Because the truth is, the situation is likely more dire than we realise, and our impact as individuals tinier than we think.
What's needed is continuous global policy shift and significant innovation. But it takes individuals to create the necessary pressure for change.
So to my mind, the solution requires inspiration, not pain.
Why do we care? Why do I care?
Because I fell in love:
And that's what I want for everyone.
In Climate: A New Story, Charles Eisenstein points out how every environmentalist first had a relationship with nature, not numbers. They just wanted the beauty they enjoyed to endure.

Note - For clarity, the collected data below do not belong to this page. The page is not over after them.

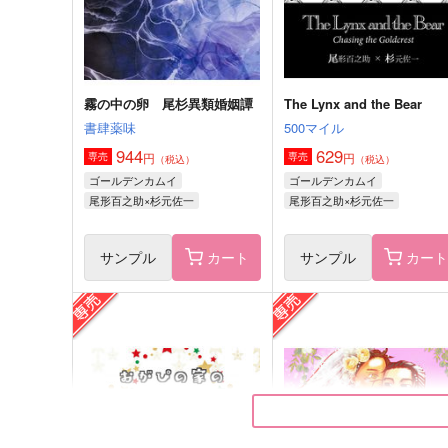
サンプル
作品詳細
サンプル
作品詳細
霧の中の卵 尾杉異類婚姻譚
The Lynx and the Bear
書肆薬味
500マイル
944
629
円
円
専売
専売
（税込）
（税込）
ゴールデンカムイ
ゴールデンカムイ
尾形百之助×杉元佐一
尾形百之助×杉元佐一
サンプル
カート
サンプル
カー
fragment フラグメント
TOWARD LOVE CALLS #2
おみそしる
いもたれたまご
1,572
1,572
円
円
（税込）
（税込）
杉元佐一×尾形百之助
杉元佐一×尾形百之助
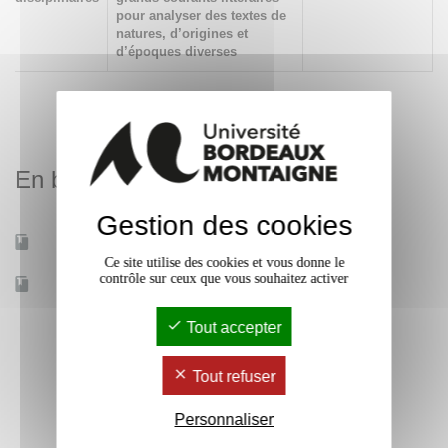
pour analyser des textes de
natures, d’origines et
d’époques diverses
En bref
Gestion des cookies
Mobilité d'études
Oui
Ce site utilise des cookies et vous donne le
contrôle sur ceux que vous souhaitez activer
Accessible à distance
Oui
Tout accepter
Tout refuser
Personnaliser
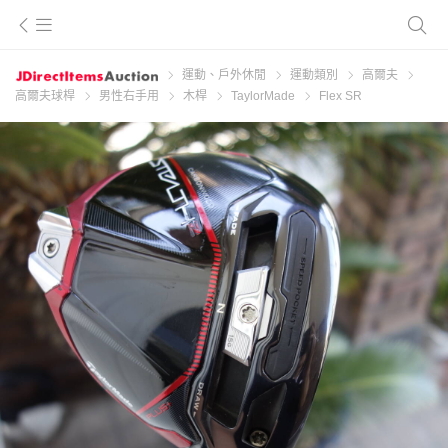
運動、戶外休閒
運動類別
高爾夫
高爾夫球桿
男性右手用
木桿
TaylorMade
Flex SR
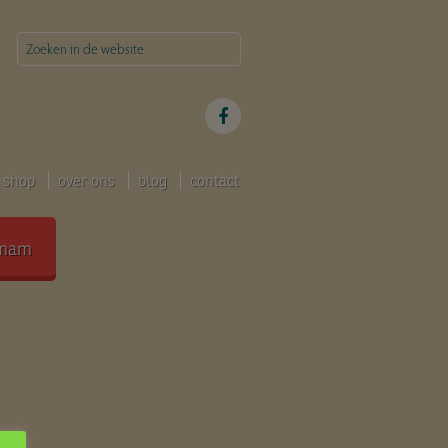
shop
over ons
blog
contact
mam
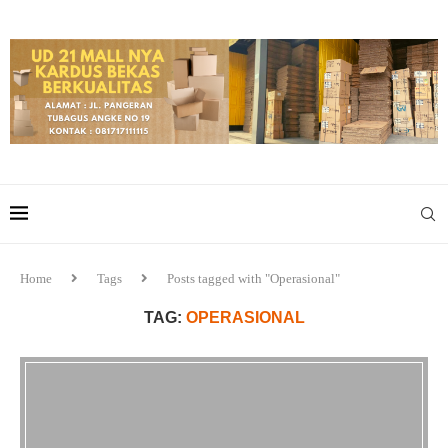
Home
Tags
Posts tagged with "Operasional"
TAG:
OPERASIONAL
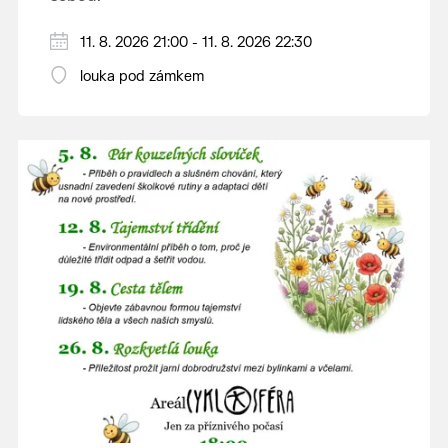
V případě nepřízně počasí se promítání ruší.
11. 8. 2026 21:00 - 11. 8. 2026 22:30
Kino otevřeno hodinu před promítáním,
louka pod zámkem
hrajeme po setmění.
Vstupné 150 Kč.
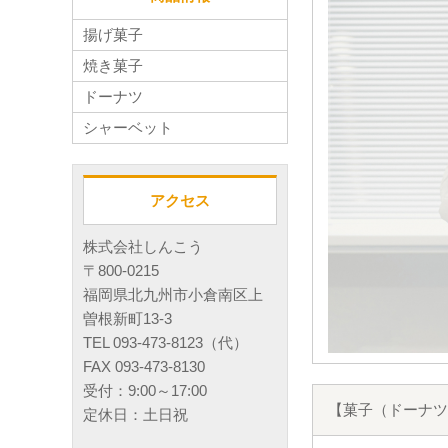
揚げ菓子
焼き菓子
ドーナツ
シャーベット
アクセス
株式会社しんこう
〒800-0215
福岡県北九州市小倉南区上
曽根新町13-3
TEL 093-473-8123（代）
FAX 093-473-8130
受付：9:00～17:00
【菓子（ドーナツ
定休日：土日祝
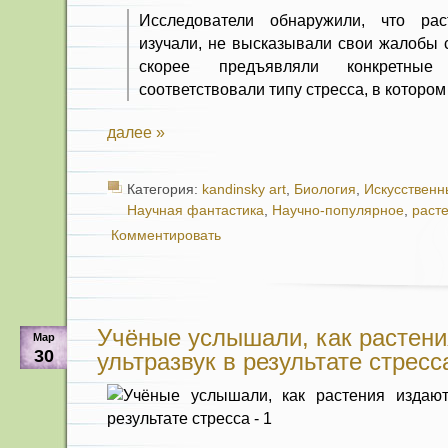
Исследователи обнаружили, что рас
изучали, не высказывали свои жалобы 
скорее предъявляли конкретные
соответствовали типу стресса, в котором
далее »
Категория:
kandinsky art
,
Биология
,
Искусственн
Научная фантастика
,
Научно-популярное
,
раст
Комментировать
Учёные услышали, как растени
Мар
30
ультразвук в результате стресс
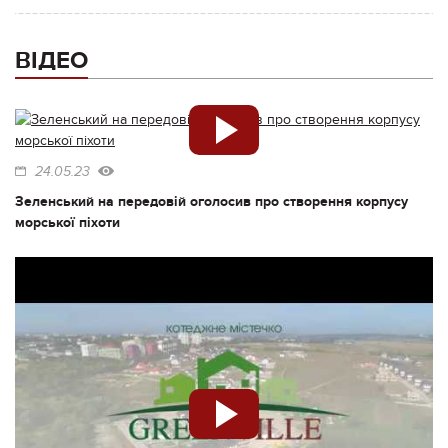
ВІДЕО
24.05.23
Зеленський на передовій оголосив про створення корпусу
морської піхоти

It was people like Eisenstein who gave me the confidence to follow this thinking. We can't clobber each other with facts, nor is simply ignoring the situation a choice. Our focus needs to be on nurturing our relationship with the world. Because we can't save what we don't love.
Trying to salvage Earth from the suburbs is a purely intellectual act. Bullying other people to change hasn't worked. Instead, our best first step is to inspire ourselves by experiencing nature. Getting out there and enjoying it. Savouring and celebrating it. And encouraging others to do the same.
Only then will we be open to the tangible, rational steps we must undertake to protect it. And only then will we have a chance of better uniting to protect, restore and transform our planet.
Otherwise we're just living on autopilot, with no emotional stake in the world and no care for its destruction.
Project fear has failed. It's time to get climate positive.